En menos de dos horas estaba de regreso en mi casa, con diagnóstico, tratamiento y sin pagar un solo centavo. ¡Todo lo que me contaban era cierto! Debo decir que mi mayor asombro es que efectivamente sin importar tu ideología política, si estás o no inscrito en el partido oficial, si tienes o no dinero para pagar la cuenta… ¡te atienden!

En la sala de espera de emergencia me pidieron que llenara una hoja con mi información, y por si acaso me dieron varias copias si me equivocaba escribiendo, ¡impresionante! Te ponen una cinta en la muñeca con algunos de tus datos acompañados de un código de barra, porque con ese código todo el personal del hospital lee tu historial, alergias, tratamiento… ¡De primer mundo! El recepcionista me escuchó toser varias veces y sin yo darle un centavo me entregó una mascarilla, así como lees, no hicimos trueque ni tuve que traerla yo mismo. Verificaron mi presión sanguínea y la temperatura, y en menos de diez minutos comenzaría mi consulta.

“¿Médico de cabecera? ¿Fuma? ¿Bebe? ¿Alguna alergia a medicamentos?”, y así terminando el cuestionario y respectivamente auscultado me ordenan una placa de rayos X. En algún punto tenía que comenzar mi pesadilla… ¿No? ¿Tampoco aquí? ¿Qué cuántas medicinas doctora? ¿Por cuántos días?
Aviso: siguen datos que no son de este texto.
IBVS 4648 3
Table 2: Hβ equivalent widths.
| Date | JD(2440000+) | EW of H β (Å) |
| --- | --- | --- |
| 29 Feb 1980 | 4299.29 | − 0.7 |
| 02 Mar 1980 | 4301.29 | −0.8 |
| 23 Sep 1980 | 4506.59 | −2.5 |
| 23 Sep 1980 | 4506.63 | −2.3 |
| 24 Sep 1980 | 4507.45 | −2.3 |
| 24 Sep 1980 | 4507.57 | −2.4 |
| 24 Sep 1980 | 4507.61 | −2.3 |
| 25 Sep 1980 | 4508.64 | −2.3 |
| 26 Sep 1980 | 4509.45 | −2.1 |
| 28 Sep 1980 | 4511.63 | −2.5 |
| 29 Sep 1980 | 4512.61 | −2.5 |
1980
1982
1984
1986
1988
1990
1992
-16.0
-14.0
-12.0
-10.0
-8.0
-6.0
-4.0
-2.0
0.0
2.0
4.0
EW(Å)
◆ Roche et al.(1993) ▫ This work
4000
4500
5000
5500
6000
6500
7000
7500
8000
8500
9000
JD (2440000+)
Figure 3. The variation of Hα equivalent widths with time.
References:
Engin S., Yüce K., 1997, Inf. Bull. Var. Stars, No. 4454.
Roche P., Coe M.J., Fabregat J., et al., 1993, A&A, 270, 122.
Con la orden del médico en la mano fue inevitable pensar en la odisea de tantos enfermos para conseguir sus tratamientos, por más simples que sus diagnósticos puedan ser. Se me hizo tan fácil como ir hasta la farmacia más cercana de mi casa, en la que la doctora habría enviado mi orden; no tuve que esperar más de cinco minutos para tener el tratamiento completo en mis manos, sin cadenas de whatsapp, trueques, vender la lavadora o el carro, o dejar de comer por una semana. ¡Y pensar que así vivíamos antes!
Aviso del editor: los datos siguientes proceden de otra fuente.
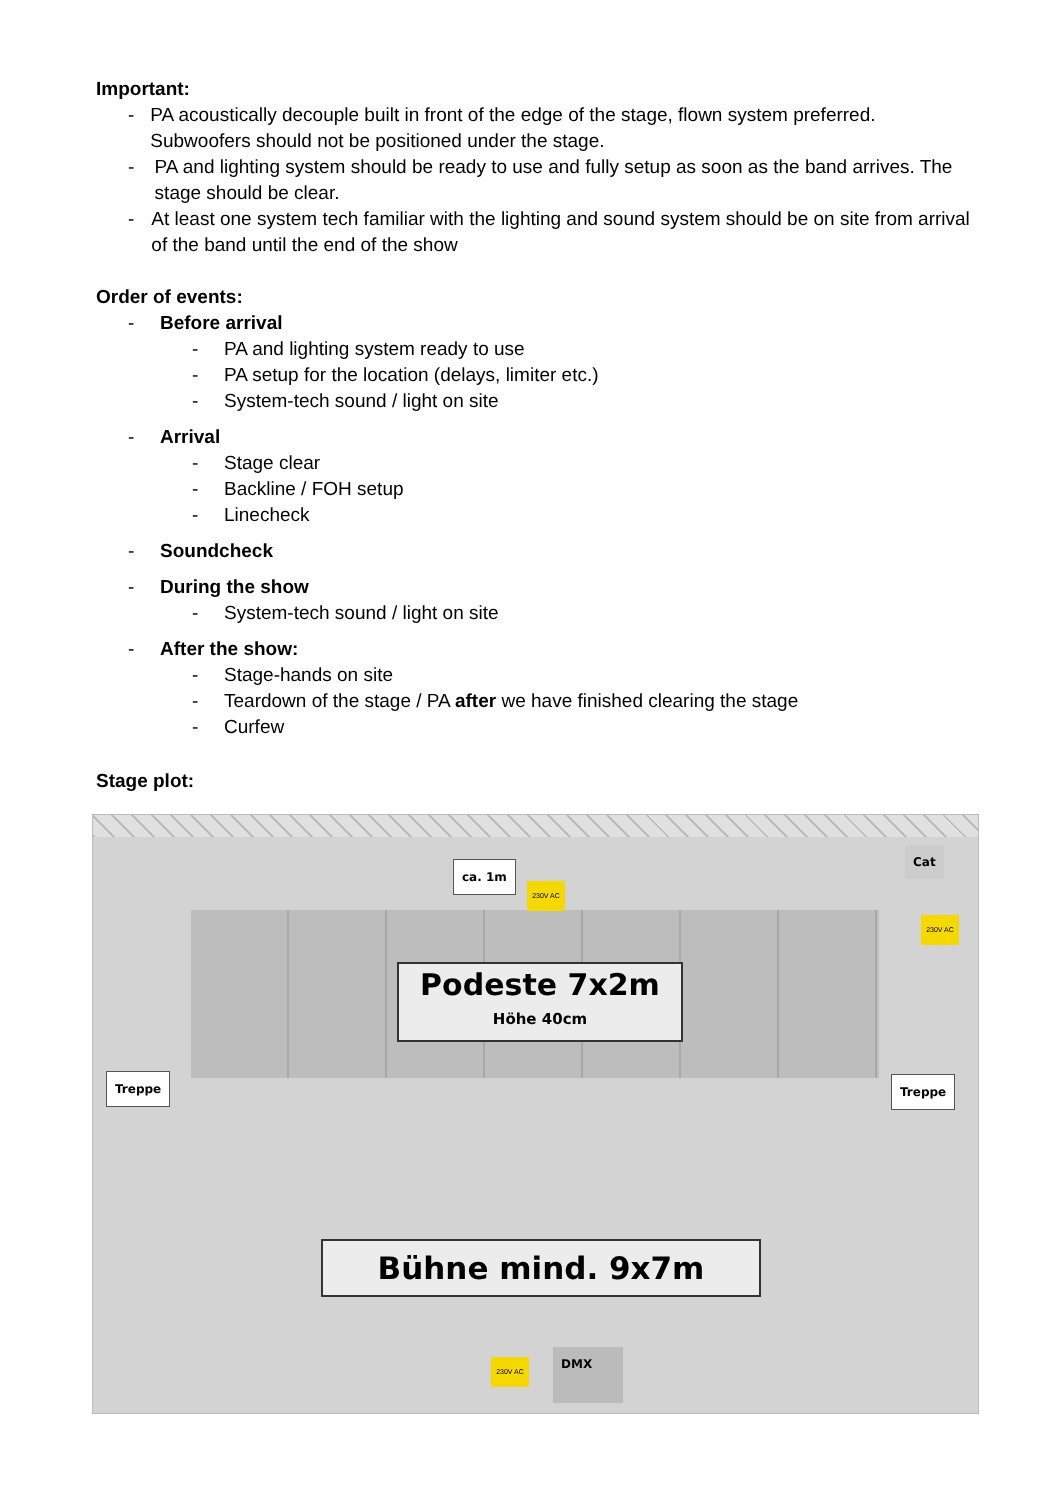Important:
- PA acoustically decouple built in front of the edge of the stage, flown system preferred. Subwoofers should not be positioned under the stage.
- PA and lighting system should be ready to use and fully setup as soon as the band arrives. The stage should be clear.
- At least one system tech familiar with the lighting and sound system should be on site from arrival of the band until the end of the show
Order of events:
- Before arrival
- PA and lighting system ready to use
- PA setup for the location (delays, limiter etc.)
- System-tech sound / light on site
- Arrival
- Stage clear
- Backline / FOH setup
- Linecheck
- Soundcheck
- During the show
- System-tech sound / light on site
- After the show:
- Stage-hands on site
- Teardown of the stage / PA after we have finished clearing the stage
- Curfew
Stage plot:
ca. 1m
230V AC
Cat
230V AC
Podeste 7x2m
Höhe 40cm
Treppe Treppe
Bühne mind. 9x7m
230V AC DMX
Sí, no vivo en Venezuela. Pero allá sí están padeciendo más de 300.000 compatriotas, niños y adultos, que están en peligro de muerte por no tener acceso a su tratamiento médico. Cuento mi relato especialmente para los cortos de memoria, porque así debería ser el servicio médico que recibes, es lo normal, es tu derecho. ¡Que no se nos olvide! Venezuela no está desahuciada, quiero pensar que estamos todos por el mundo como locos intentando dar con el tratamiento más efectivo.